There are a total of n course you have to take, labeled from 0 to n-1.
Some courses may have prerequisites, for example to take course 0 you have to first take course 1, which is expressed as a pair: [0, 1].
Given the total nunber of courses and a list of prerequisite pairs, is it possible for you to finish all courses?
Example 1:
Input: 2, [[1,0]]
Output: true
Explanation: There are a total of 2 courses to take.
To take course 1 you should have finished course 0. So it is possible.
Example 2:
Input: 2, [[1,0],[0,1]]
Output: false
Explanation: There are a total of 2 courses to take.
To take course 1 you should have finished course 0, and to take course 0 you should
also have finished course 1. So it is impossible.
Note: 1. The input prerequisites is a graph represented by a list of edges, not adjacency matrices. Read more about how a graph is represented 2. You may assume that there are no duplicate edges in the input prerequisites.
class Solution {
public boolean canFinish(int numCourses, int[][] prerequisites) {
// Construct graph and find starting root
int[][] adjMatrix = new int[numCourses][numCourses];
int[] indegree = new int[numCourses];
for (int[] pair : prerequisites) {
adjMatrix[pair[0]][pair[1]] = 1; // course -> prereq
indegree[pair[1]]++; // one more course depends on it
}
// BFS: start with all roots (indegree = 0)

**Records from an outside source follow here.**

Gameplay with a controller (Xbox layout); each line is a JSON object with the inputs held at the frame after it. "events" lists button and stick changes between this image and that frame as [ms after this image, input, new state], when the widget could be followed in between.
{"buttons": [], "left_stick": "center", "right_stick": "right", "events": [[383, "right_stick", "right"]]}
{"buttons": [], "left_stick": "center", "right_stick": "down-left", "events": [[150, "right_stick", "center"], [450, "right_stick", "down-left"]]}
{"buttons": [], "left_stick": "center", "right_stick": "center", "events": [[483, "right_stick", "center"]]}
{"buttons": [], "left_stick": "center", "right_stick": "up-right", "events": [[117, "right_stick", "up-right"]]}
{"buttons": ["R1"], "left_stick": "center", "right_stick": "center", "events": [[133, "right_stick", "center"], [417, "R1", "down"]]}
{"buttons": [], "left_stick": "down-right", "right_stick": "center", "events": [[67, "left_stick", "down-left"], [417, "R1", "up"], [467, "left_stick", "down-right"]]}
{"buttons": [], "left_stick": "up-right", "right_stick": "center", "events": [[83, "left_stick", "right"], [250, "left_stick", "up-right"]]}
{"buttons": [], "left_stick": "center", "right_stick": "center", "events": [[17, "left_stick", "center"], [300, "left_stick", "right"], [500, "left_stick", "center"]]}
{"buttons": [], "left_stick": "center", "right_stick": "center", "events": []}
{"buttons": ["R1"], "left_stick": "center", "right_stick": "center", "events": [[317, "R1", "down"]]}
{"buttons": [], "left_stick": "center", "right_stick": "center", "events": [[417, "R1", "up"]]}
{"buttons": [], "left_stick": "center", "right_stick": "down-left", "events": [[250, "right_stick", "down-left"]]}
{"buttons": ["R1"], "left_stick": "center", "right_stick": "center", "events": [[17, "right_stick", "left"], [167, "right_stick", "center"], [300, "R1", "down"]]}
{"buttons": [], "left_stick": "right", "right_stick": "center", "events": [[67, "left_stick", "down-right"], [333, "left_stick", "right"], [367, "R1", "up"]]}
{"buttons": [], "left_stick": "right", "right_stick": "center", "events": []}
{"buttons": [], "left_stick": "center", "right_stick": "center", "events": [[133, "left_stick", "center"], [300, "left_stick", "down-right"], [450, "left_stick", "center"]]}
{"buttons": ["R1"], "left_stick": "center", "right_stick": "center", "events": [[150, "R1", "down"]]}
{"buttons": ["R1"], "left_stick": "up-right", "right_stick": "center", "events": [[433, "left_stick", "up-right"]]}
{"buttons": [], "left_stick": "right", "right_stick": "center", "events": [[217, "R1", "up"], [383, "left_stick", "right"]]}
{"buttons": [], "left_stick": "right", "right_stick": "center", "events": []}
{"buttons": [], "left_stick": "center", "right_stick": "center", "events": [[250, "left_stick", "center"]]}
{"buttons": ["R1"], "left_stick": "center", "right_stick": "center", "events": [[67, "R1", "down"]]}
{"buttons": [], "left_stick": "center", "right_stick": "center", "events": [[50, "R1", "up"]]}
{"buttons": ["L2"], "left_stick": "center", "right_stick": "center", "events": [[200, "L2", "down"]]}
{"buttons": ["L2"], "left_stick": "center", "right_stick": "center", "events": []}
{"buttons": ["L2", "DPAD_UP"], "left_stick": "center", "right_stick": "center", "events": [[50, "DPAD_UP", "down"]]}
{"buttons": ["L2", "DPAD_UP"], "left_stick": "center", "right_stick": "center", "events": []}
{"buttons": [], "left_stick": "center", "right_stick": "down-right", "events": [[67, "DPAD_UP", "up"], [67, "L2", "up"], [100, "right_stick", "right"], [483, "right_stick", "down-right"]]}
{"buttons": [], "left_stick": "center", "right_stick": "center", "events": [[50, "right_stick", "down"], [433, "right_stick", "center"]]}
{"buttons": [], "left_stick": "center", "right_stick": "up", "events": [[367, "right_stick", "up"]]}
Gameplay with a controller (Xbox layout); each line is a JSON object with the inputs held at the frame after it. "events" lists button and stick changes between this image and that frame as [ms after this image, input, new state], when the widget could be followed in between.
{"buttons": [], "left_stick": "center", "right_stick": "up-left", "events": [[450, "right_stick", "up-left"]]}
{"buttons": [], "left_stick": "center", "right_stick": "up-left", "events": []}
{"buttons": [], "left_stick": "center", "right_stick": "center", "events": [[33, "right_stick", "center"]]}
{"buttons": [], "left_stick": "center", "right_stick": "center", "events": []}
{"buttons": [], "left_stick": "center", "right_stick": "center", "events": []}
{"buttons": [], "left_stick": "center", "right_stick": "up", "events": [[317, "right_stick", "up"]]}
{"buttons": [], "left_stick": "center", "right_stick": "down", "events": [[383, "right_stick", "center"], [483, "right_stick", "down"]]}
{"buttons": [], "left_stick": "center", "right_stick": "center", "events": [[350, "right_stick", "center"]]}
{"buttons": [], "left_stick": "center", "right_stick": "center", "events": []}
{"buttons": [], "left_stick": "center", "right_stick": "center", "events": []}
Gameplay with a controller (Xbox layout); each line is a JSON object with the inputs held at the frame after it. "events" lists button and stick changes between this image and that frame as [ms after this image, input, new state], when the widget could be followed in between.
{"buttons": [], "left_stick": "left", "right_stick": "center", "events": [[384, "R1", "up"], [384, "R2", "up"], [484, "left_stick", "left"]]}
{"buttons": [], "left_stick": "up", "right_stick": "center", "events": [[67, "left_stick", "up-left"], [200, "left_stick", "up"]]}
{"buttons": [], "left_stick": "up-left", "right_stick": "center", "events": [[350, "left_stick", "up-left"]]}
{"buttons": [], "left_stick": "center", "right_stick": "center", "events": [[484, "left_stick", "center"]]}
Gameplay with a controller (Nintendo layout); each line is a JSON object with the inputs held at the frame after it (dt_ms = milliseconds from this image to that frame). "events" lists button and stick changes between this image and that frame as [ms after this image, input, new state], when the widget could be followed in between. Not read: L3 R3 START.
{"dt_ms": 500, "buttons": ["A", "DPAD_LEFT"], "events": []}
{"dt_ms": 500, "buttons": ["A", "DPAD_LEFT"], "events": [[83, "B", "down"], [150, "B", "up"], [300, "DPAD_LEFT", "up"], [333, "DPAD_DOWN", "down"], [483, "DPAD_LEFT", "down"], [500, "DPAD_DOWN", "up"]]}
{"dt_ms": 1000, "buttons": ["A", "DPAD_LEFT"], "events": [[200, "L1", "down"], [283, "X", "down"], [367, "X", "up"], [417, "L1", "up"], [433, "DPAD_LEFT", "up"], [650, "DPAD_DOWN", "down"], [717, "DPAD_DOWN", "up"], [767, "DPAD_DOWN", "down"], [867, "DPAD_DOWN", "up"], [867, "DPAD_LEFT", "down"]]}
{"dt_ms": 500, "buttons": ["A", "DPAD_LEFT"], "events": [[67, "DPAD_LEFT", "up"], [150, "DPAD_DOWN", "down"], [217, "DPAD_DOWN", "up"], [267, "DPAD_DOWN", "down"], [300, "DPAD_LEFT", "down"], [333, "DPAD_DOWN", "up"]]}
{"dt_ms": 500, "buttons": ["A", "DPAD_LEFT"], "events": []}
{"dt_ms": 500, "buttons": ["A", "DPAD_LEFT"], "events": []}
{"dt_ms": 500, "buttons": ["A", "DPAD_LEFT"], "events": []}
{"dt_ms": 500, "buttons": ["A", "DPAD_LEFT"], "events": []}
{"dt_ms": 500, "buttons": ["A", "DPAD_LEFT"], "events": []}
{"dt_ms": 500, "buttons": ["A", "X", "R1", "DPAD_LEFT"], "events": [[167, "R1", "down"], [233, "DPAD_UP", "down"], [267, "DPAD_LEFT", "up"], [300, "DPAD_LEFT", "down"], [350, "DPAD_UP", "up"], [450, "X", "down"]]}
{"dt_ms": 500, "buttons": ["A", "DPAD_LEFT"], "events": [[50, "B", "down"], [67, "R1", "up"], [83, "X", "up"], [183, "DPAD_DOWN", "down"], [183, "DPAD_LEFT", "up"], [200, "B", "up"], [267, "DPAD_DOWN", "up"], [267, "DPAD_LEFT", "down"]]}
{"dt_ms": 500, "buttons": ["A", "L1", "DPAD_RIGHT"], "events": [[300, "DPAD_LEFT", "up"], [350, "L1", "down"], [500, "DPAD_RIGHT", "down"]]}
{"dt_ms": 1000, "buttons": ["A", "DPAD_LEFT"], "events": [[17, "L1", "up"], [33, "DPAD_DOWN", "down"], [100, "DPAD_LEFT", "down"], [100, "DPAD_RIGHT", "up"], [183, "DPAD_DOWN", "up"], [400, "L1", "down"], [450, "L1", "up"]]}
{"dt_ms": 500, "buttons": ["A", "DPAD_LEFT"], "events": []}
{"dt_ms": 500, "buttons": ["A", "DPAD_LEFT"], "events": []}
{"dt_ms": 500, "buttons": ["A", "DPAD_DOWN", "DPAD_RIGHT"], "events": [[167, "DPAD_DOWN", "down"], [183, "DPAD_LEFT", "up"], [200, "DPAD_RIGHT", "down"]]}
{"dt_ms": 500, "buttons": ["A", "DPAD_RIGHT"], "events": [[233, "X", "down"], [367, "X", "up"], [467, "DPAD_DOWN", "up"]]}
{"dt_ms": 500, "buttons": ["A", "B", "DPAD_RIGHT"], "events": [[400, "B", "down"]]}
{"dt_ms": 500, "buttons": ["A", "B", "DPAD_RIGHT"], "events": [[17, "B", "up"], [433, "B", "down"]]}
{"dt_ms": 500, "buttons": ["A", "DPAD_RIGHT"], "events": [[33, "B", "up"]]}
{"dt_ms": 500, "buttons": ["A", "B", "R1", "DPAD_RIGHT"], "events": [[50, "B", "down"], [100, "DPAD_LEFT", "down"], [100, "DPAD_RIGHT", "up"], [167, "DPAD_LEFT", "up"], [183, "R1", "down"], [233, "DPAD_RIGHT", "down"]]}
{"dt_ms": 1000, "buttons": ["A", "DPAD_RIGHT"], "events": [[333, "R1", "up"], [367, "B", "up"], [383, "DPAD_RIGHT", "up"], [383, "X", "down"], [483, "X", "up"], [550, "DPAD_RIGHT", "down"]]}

Queue<Integer> queue = new LinkedList();
for (int i = 0; i < indegree.length; i++) {
if (indegree[i] == 0) queue.offer(i);
}
// Standard BFS:
int count = 0;
while (! queue.isEmpty()) {
int course = queue.poll();
count++;
for (int i = 0; i < numCourses; i++) {
// node i now has no incoming edges, add to queue
if (adjMatrix[course][i] == 1 && --indegree[i] == 0) {
queue.offer(i);
}
}
}
return count == numCourses; // visited all courses without circle
}
}